Tampoco te tengo a ti, Almudena

 

Lo he contado muchas veces, conocí a Almudena Grandes en un día de perros. Serían las ocho de la noche y estaba en Cálamo firmando, creo, "los aires difíciles" o "atlas de geografía humana", que la memoria es frágil y la mía, endeble. Entré a la tienda sin saber que estaba, buscando refugio en algún libro cuando bajaba desde la Casa Grande después de pasar la noche y el día con mi madre. Estaba bajo la escalera, sola, esperando a sus lectores espantados por el temporal. Tomé su libro, me lo dedicó y hablamos un rato, nos descubrimos de la misma quinta, del 60, y me hechizó con sus ojos negros, su pelo negro, su charla a bocanadas de fumadora empedernida buscando aire y su voz rasposa. Echamos un cigarro bajo el porche de la plaza San Francisco y la esperé en el hemisferio (ayer mismo estuve allí y me acordé de ella) hasta que cerraron la librería. Otra charrada larga y un par de cubatas antes de la despedida, cuando vino Paco a rescatarla. Ahora lamento no haberme ido a cenar con ellos, pero mi cuerpo no daba para más en aquellos días de hospital. 

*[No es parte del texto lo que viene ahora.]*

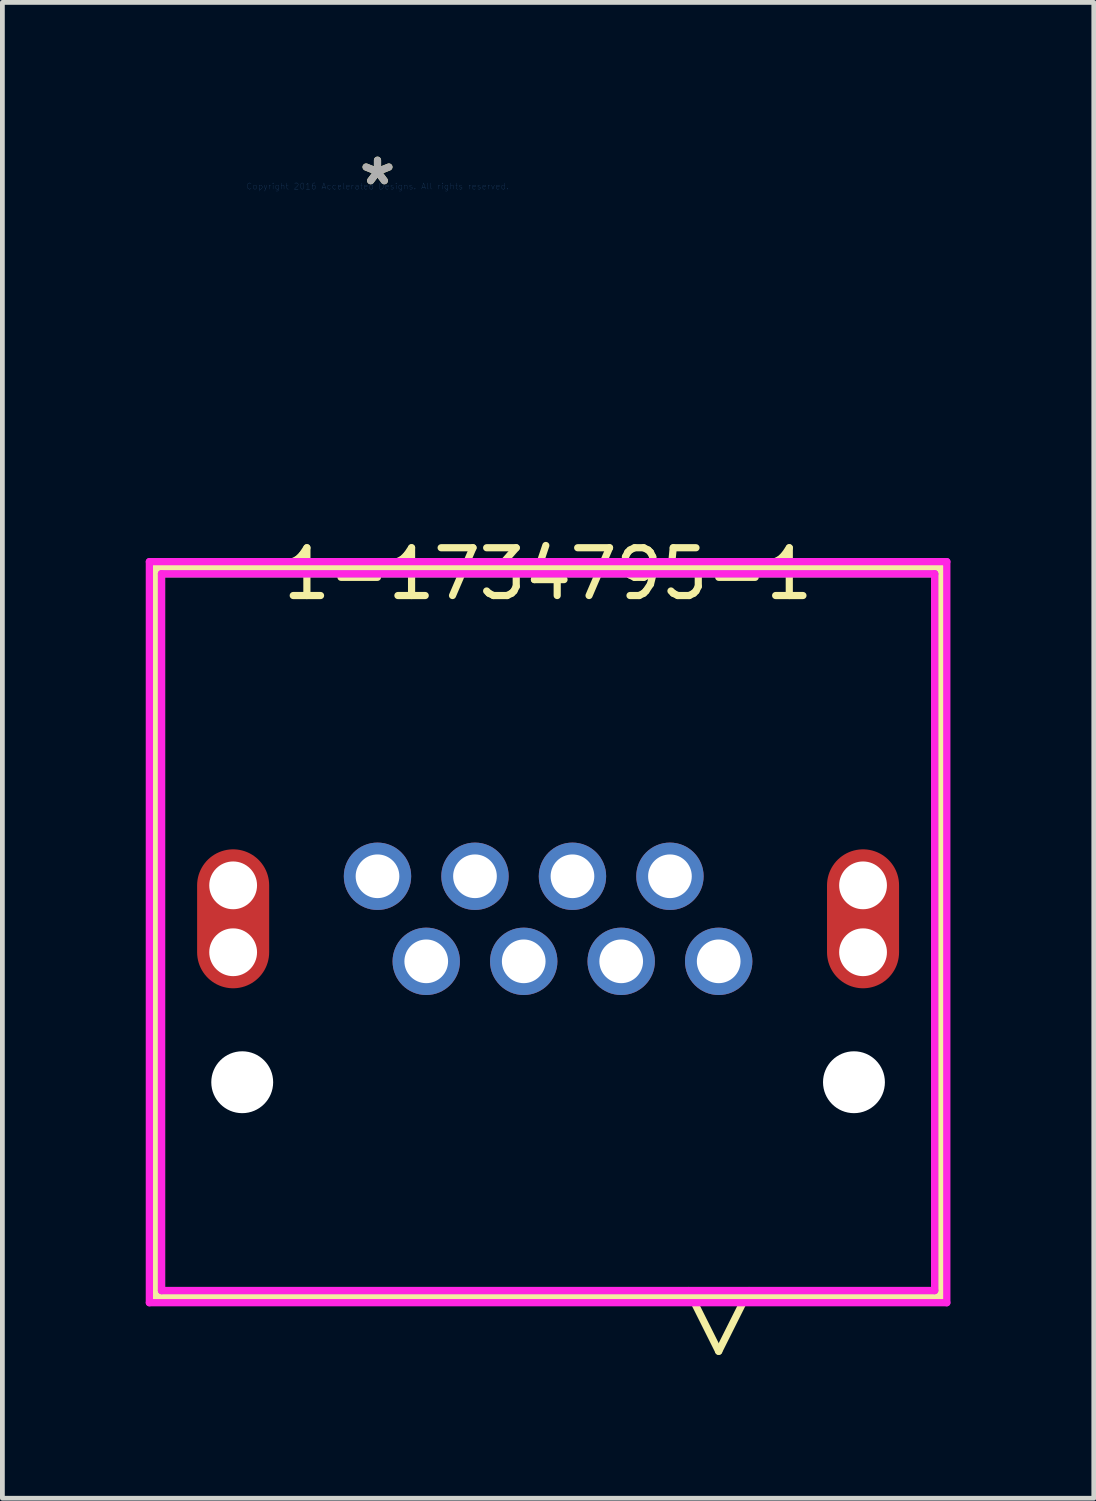
<source format=kicad_pcb>
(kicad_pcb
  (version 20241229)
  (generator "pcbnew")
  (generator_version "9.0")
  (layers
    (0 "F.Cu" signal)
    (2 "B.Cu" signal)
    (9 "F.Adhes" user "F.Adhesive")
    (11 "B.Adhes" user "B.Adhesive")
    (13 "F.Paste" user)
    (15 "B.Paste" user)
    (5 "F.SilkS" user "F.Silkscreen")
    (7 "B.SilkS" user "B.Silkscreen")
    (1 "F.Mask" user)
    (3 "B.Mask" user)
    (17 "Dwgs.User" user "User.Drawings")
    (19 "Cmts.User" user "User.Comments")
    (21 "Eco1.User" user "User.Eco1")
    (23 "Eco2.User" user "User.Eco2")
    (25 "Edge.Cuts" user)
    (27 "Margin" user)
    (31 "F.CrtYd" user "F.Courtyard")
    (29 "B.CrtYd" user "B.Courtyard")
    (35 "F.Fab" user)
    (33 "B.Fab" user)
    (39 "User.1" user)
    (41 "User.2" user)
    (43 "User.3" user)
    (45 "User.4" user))
  (footprint "1-1734795-1"
    (layer "F.Cu")
    (at 4.85 0.848)
    (property "Reference" "1-1734795-1" (at 3.57 8.11 0) (layer "F.SilkS") (effects (font (size 1 1) (thickness 0.15))))
    (attr through_hole)
    (fp_line (start -4.647 7.983) (end -4.647 23.237) (stroke (width 0.152) (type solid)) (layer "F.SilkS"))
    (fp_line (start -4.647 23.237) (end 11.787 23.237) (stroke (width 0.152) (type solid)) (layer "F.SilkS"))
    (fp_line (start 6.505 23.11) (end 7.14 24.38) (stroke (width 0.152) (type solid)) (layer "F.SilkS"))
    (fp_line (start 7.775 23.11) (end 7.14 24.38) (stroke (width 0.152) (type solid)) (layer "F.SilkS"))
    (fp_line (start 11.787 7.983) (end -4.647 7.983) (stroke (width 0.152) (type solid)) (layer "F.SilkS"))
    (fp_line (start 11.787 23.237) (end 11.787 7.983) (stroke (width 0.152) (type solid)) (layer "F.SilkS"))
    (fp_line (start -4.774 7.856) (end 11.914 7.856) (stroke (width 0.152) (type solid)) (layer "F.CrtYd"))
    (fp_line (start -4.774 23.364) (end -4.774 7.856) (stroke (width 0.152) (type solid)) (layer "F.CrtYd"))
    (fp_line (start -4.52 8.11) (end 11.66 8.11) (stroke (width 0.152) (type solid)) (layer "F.CrtYd"))
    (fp_line (start -4.52 23.11) (end -4.52 8.11) (stroke (width 0.152) (type solid)) (layer "F.CrtYd"))
    (fp_line (start 11.66 8.11) (end 11.66 23.11) (stroke (width 0.152) (type solid)) (layer "F.CrtYd"))
    (fp_line (start 11.66 23.11) (end -4.52 23.11) (stroke (width 0.152) (type solid)) (layer "F.CrtYd"))
    (fp_line (start 11.914 7.856) (end 11.914 23.364) (stroke (width 0.152) (type solid)) (layer "F.CrtYd"))
    (fp_line (start 11.914 23.364) (end -4.774 23.364) (stroke (width 0.152) (type solid)) (layer "F.CrtYd"))
    (fp_line (start -4.52 8.11) (end -4.52 23.11) (stroke (width 0.152) (type solid)) (layer "F.Fab"))
    (fp_line (start -4.52 23.11) (end 11.66 23.11) (stroke (width 0.152) (type solid)) (layer "F.Fab"))
    (fp_line (start 11.66 8.11) (end -4.52 8.11) (stroke (width 0.152) (type solid)) (layer "F.Fab"))
    (fp_line (start 11.66 23.11) (end 11.66 8.11) (stroke (width 0.152) (type solid)) (layer "F.Fab"))
    (fp_text user "*" (at 0 0 0) (layer "F.SilkS") (effects (font (size 1 1) (thickness 0.15))))
    (fp_text user "Copyright 2016 Accelerated Designs. All rights reserved." (at 0 0 0) (layer "Cmts.User") (effects (font (size 0.127 0.127) (thickness 0.002))))
    (fp_text user "*" (at 0 0 0) (layer "F.Fab") (effects (font (size 1 1) (thickness 0.15))))
    (pad "" np_thru_hole circle (at -3.021 14.63) (size 1 1) (drill 1) (layers "*.Cu" "*.Mask"))
    (pad "" np_thru_hole circle (at -3.021 16.03) (size 1 1) (drill 1) (layers "*.Cu" "*.Mask"))
    (pad "" np_thru_hole circle (at -2.831 18.75 90) (size 1.295 1.295) (drill 1.295) (layers "*.Cu" "*.Mask"))
    (pad "" np_thru_hole circle (at 9.971 18.75 90) (size 1.295 1.295) (drill 1.295) (layers "*.Cu" "*.Mask"))
    (pad "" np_thru_hole circle (at 10.161 14.63) (size 1 1) (drill 1) (layers "*.Cu" "*.Mask"))
    (pad "" np_thru_hole circle (at 10.161 16.03) (size 1 1) (drill 1) (layers "*.Cu" "*.Mask"))
    (pad "1" thru_hole circle (at 7.14 16.22) (size 1.41 1.41) (drill 0.914) (layers "*.Cu" "*.Mask"))
    (pad "2" thru_hole circle (at 6.12 14.44) (size 1.41 1.41) (drill 0.914) (layers "*.Cu" "*.Mask"))
    (pad "3" thru_hole circle (at 5.1 16.22) (size 1.41 1.41) (drill 0.914) (layers "*.Cu" "*.Mask"))
    (pad "4" thru_hole circle (at 4.08 14.44) (size 1.41 1.41) (drill 0.914) (layers "*.Cu" "*.Mask"))
    (pad "5" thru_hole circle (at 3.06 16.22) (size 1.41 1.41) (drill 0.914) (layers "*.Cu" "*.Mask"))
    (pad "6" thru_hole circle (at 2.04 14.44) (size 1.41 1.41) (drill 0.914) (layers "*.Cu" "*.Mask"))
    (pad "7" thru_hole circle (at 1.02 16.22) (size 1.41 1.41) (drill 0.914) (layers "*.Cu" "*.Mask"))
    (pad "8" thru_hole circle (at -0.000001 14.44) (size 1.41 1.41) (drill 0.914) (layers "*.Cu" "*.Mask"))
    (pad "9" smd oval (at -3.021 15.33 90) (size 2.908 1.508) (layers "F.Cu" "F.Mask" "F.Paste"))
    (pad "10" smd oval (at 10.161 15.33 90) (size 2.908 1.508) (layers "F.Cu" "F.Mask" "F.Paste")))
  (gr_rect
    (start -3 -3)
    (end 19.84 28.304)
    (stroke (width 0.1) (type default))
    (fill no)
    (layer "Edge.Cuts")))
</source>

Hoy leo que Almudena se ha muerto, que la única escritora de la que he leído todos sus libros me ha dejado huérfano de emociones; de sus ojos negros, de su pelo negro y  de su voz rasposa con la que esperaba conversar algún otro rato, cuando, en su próximo libro, me presentara en Cálamo para decirle: echamos un cigarro, que hoy sí me puedo quedar a cenar, que ya no tengo madre, ni a ti, Almudena.